Instructions to follow
Report how many lines in the data below contain the string "Истински". Give the number alone.

□ □ □ □ □ □ □

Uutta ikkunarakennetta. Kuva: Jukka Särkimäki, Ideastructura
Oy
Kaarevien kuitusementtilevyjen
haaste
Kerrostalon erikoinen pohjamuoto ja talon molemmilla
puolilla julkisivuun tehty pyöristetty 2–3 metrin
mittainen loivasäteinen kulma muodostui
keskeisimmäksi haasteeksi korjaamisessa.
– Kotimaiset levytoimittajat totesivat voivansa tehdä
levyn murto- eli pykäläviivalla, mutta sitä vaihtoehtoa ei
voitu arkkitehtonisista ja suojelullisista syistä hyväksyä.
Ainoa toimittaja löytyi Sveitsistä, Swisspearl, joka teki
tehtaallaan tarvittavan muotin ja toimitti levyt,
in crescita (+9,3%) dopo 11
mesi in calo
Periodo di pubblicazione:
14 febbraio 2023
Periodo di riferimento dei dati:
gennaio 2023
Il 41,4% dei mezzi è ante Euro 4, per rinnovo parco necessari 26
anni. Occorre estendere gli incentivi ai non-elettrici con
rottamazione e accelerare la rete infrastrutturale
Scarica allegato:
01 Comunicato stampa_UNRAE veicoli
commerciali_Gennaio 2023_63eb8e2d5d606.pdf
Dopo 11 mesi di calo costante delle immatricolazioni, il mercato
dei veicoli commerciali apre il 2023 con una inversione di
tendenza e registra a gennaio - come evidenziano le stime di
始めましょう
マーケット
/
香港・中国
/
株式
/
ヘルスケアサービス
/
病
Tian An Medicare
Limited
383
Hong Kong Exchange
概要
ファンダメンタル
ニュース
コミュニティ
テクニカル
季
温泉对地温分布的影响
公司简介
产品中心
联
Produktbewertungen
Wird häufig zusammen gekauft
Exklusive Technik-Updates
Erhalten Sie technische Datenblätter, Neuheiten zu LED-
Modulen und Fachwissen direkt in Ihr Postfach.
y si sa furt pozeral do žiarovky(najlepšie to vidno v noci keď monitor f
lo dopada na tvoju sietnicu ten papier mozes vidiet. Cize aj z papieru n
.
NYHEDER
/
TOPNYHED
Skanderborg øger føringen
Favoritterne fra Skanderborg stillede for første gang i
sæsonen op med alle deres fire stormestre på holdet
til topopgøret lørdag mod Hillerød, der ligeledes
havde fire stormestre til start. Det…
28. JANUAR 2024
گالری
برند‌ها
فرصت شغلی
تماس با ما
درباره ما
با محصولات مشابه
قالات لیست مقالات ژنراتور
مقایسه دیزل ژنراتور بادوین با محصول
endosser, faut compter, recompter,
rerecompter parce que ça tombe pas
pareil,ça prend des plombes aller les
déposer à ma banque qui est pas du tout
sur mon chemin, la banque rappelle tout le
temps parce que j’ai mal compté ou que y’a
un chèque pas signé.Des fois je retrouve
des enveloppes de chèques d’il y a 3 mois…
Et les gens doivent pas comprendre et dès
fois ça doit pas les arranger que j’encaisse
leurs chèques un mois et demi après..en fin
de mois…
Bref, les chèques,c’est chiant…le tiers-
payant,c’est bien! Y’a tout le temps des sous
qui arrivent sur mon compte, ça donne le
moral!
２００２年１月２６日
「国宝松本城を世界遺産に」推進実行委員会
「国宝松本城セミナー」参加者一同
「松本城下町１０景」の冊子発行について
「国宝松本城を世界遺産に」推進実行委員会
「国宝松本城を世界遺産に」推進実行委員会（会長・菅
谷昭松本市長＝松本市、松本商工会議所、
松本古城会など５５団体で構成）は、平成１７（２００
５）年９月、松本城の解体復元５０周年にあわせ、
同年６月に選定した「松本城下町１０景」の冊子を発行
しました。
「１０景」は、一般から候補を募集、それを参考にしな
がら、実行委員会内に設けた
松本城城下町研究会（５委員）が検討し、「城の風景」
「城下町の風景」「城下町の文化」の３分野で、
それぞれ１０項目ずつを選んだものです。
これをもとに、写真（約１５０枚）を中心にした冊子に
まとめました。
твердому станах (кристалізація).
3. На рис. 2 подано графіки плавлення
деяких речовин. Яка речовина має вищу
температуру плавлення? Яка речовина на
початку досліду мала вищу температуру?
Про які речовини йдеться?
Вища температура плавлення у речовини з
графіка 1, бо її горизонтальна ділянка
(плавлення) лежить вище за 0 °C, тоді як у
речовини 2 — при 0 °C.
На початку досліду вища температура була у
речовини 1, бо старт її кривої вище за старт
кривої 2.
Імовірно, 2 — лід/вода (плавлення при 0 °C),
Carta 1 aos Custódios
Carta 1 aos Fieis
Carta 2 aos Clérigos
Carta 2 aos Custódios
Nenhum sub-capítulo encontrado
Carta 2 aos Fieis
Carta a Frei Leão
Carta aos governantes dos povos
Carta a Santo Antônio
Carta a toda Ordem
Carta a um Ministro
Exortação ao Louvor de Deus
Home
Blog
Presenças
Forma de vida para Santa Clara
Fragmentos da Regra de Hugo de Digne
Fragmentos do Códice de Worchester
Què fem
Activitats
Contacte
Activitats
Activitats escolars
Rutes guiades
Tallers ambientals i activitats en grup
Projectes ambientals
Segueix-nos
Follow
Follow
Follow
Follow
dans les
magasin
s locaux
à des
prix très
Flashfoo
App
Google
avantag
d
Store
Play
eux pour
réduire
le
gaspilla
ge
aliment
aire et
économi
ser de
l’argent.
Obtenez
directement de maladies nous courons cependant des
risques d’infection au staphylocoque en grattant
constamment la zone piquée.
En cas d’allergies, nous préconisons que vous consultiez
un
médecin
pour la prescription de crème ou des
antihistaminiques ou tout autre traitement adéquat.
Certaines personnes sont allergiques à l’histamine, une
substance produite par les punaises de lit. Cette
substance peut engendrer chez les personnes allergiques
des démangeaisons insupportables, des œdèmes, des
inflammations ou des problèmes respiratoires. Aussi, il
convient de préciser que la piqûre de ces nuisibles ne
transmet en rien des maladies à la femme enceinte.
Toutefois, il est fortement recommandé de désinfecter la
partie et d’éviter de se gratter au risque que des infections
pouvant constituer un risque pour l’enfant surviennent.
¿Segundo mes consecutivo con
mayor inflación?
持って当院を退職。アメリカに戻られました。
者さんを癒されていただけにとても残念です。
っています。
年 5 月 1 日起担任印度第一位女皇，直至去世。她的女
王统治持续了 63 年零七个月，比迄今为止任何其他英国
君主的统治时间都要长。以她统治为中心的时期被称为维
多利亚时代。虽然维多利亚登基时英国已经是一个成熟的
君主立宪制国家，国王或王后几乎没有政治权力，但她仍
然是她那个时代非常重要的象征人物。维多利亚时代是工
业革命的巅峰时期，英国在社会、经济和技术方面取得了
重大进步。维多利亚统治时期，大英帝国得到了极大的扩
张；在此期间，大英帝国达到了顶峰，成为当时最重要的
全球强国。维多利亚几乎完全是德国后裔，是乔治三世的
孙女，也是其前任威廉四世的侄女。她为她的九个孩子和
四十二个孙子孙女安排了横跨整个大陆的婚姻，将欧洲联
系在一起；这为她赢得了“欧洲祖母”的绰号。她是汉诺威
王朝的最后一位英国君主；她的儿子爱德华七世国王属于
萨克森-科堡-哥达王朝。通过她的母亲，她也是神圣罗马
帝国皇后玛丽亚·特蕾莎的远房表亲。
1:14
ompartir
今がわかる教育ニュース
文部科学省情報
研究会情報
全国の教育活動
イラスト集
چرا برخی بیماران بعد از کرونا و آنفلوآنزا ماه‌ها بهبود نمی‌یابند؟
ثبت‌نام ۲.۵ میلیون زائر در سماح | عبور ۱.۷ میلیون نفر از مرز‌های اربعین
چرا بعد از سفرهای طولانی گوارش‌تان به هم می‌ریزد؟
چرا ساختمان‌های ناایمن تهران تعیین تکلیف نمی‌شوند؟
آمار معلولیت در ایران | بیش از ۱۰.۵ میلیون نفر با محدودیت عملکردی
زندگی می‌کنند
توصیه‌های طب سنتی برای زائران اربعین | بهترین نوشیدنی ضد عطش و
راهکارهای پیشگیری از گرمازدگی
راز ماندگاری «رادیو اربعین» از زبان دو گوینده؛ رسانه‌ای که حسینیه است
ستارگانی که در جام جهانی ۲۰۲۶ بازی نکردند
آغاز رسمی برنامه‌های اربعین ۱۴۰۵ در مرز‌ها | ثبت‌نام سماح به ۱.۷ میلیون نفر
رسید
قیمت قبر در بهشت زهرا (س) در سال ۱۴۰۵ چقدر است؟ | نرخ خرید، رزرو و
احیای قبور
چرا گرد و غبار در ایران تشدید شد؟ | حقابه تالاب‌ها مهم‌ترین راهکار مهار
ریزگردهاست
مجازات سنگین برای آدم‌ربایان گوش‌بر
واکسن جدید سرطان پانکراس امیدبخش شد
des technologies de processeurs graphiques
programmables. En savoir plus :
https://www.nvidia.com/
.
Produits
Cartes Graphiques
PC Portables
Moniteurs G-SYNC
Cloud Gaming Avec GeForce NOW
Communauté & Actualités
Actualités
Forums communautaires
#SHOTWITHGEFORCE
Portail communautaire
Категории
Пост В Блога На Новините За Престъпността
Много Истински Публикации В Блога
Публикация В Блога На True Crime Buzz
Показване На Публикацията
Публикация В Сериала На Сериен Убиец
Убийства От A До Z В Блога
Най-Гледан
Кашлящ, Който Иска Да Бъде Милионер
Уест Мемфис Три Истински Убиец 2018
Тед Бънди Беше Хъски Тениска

□ □ □ □ □ □ □

Solution to this problem
2